Clearly, the town’s fortunes are tied to those of the mine. But the mine won’t last forever, and will reach the end of its working life around 2025. What should Luanshya be doing in the meantime?

“The answer is economic diversification, and that can only happen with the right incentives and policies in place from central government,” says Kamanga. “There is a 10-year window of opportunity to get this right. Otherwise, when the mine closes, Luanshya will become a ghost town again. Businesses will close. People will leave. Livelihoods will be affected. And all the money presently being invested and spent here will have been wasted.”

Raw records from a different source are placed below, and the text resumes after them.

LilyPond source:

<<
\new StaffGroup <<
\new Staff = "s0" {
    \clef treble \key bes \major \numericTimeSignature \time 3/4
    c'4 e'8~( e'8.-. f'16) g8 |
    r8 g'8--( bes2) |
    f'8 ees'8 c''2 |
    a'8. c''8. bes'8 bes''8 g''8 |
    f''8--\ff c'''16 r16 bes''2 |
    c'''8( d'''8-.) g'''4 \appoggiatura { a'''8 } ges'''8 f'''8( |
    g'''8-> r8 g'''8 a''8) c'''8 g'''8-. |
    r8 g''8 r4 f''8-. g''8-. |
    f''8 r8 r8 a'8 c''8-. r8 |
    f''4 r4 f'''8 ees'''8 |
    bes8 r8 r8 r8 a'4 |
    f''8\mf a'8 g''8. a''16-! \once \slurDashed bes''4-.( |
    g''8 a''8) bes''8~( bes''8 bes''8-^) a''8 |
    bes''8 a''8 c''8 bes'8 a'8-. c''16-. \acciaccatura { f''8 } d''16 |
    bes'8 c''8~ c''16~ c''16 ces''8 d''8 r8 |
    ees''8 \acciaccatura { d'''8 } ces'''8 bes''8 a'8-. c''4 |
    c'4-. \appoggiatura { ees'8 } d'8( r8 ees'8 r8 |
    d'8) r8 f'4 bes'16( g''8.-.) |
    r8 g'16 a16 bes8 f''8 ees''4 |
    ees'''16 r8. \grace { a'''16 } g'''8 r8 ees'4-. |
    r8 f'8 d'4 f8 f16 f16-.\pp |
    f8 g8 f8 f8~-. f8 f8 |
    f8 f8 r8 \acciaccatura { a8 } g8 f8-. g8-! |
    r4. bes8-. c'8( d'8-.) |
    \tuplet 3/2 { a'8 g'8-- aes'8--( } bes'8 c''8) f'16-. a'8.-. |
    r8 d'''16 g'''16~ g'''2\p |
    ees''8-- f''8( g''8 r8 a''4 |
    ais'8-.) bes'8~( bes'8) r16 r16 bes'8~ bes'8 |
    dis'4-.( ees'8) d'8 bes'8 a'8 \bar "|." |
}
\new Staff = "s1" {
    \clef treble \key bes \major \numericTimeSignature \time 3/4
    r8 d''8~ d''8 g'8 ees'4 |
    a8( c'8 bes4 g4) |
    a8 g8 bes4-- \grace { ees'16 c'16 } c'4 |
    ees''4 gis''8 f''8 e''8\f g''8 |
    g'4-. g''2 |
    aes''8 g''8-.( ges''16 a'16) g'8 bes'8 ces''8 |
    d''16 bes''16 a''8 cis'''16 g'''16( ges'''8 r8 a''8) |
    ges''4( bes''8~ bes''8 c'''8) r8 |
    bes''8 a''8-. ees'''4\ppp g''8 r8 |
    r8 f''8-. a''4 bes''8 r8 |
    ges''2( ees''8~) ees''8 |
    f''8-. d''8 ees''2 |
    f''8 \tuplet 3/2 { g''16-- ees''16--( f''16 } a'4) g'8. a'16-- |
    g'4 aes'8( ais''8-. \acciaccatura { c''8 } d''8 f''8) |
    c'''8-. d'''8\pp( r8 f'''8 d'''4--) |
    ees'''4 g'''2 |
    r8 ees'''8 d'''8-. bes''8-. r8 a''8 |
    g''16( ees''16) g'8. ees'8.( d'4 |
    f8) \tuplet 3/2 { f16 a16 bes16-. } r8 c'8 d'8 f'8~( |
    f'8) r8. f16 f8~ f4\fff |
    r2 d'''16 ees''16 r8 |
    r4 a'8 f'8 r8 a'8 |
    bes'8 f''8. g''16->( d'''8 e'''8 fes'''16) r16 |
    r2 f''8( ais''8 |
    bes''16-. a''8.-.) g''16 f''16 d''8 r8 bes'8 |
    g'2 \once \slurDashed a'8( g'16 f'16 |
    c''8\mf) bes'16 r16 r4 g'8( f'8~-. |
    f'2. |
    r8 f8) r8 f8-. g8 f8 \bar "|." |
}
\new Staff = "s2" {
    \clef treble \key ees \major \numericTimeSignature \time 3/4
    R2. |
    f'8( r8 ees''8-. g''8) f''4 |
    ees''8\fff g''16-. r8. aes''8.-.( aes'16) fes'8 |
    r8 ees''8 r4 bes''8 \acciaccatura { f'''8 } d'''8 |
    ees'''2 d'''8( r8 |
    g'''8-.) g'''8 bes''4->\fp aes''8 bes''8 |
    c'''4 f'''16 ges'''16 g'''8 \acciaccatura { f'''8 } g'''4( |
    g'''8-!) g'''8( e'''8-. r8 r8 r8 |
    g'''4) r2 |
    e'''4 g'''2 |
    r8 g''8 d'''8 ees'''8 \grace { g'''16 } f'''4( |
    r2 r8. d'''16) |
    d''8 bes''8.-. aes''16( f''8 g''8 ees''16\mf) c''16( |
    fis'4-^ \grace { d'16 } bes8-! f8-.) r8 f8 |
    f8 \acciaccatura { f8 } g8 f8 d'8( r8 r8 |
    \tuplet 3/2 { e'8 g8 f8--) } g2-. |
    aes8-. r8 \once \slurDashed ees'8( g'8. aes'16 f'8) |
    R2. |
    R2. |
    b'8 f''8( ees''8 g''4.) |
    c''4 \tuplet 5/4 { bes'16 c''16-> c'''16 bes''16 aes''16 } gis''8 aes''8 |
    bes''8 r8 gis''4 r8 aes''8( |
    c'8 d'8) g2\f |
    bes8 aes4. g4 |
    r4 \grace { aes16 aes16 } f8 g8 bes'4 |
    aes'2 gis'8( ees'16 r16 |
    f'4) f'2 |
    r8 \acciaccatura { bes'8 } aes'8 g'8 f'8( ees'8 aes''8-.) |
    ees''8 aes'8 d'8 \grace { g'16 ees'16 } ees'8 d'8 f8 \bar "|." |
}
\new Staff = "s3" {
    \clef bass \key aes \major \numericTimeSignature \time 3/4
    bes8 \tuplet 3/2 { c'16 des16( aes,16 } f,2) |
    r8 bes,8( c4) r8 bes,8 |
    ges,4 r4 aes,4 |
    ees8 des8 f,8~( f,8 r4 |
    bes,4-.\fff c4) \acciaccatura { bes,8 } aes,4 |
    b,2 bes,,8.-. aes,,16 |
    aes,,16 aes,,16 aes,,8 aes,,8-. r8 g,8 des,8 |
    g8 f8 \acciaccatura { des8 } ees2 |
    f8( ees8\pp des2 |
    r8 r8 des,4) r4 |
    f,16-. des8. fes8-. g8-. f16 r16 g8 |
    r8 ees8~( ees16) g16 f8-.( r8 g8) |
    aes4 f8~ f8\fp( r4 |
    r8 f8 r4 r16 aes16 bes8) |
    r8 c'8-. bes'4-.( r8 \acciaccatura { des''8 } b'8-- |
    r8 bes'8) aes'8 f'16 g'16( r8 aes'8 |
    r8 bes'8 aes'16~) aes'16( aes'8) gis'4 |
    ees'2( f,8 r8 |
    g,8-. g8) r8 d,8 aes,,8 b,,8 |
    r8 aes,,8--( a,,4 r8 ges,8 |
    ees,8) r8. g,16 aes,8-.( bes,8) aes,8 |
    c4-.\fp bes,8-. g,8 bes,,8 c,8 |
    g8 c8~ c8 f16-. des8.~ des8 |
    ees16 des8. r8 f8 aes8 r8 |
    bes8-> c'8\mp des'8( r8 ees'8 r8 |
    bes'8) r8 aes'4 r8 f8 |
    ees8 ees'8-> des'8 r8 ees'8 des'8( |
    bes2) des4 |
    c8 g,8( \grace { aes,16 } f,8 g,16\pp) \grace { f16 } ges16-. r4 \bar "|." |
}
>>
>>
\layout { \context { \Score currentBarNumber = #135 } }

This point is echoed by Simukondi Godwell, chairman of the Luanshya District Business Association. A body belonging to the Zambia Chamber of Small and Medium Business Associations, its members are mainly shop owners, contractors, suppliers, agro-businesses and market owners.

“Government needs to create the financial and tax incentives that will make Luanshya an attractive business destination in its own right,” says Godwell. “Once large, sustainable businesses are operating here, they will create countless opportunities for smaller businesses and suppliers to feed off.”

Like many of his colleagues in the Luanshya District Business Association, he sees agriculture as offering the most potential to investors. “We can develop agro-businesses here and feed the nation. What crop doesn’t grow in this region?”

Ultimately, says Godwill, a diversified Luanshya economy capable of outliving the closure of the mine comes down to political will on the part of government. “If there is political will, there won’t be a problem. We will grow. But with no political will, nothing will happen.”

The gauntlet has been thrown down. In the meantime, businesses continue to invest in Luanshya, people continue to move to the town, and CNMC Luanshya Copper Mines continues to produce copper for world markets.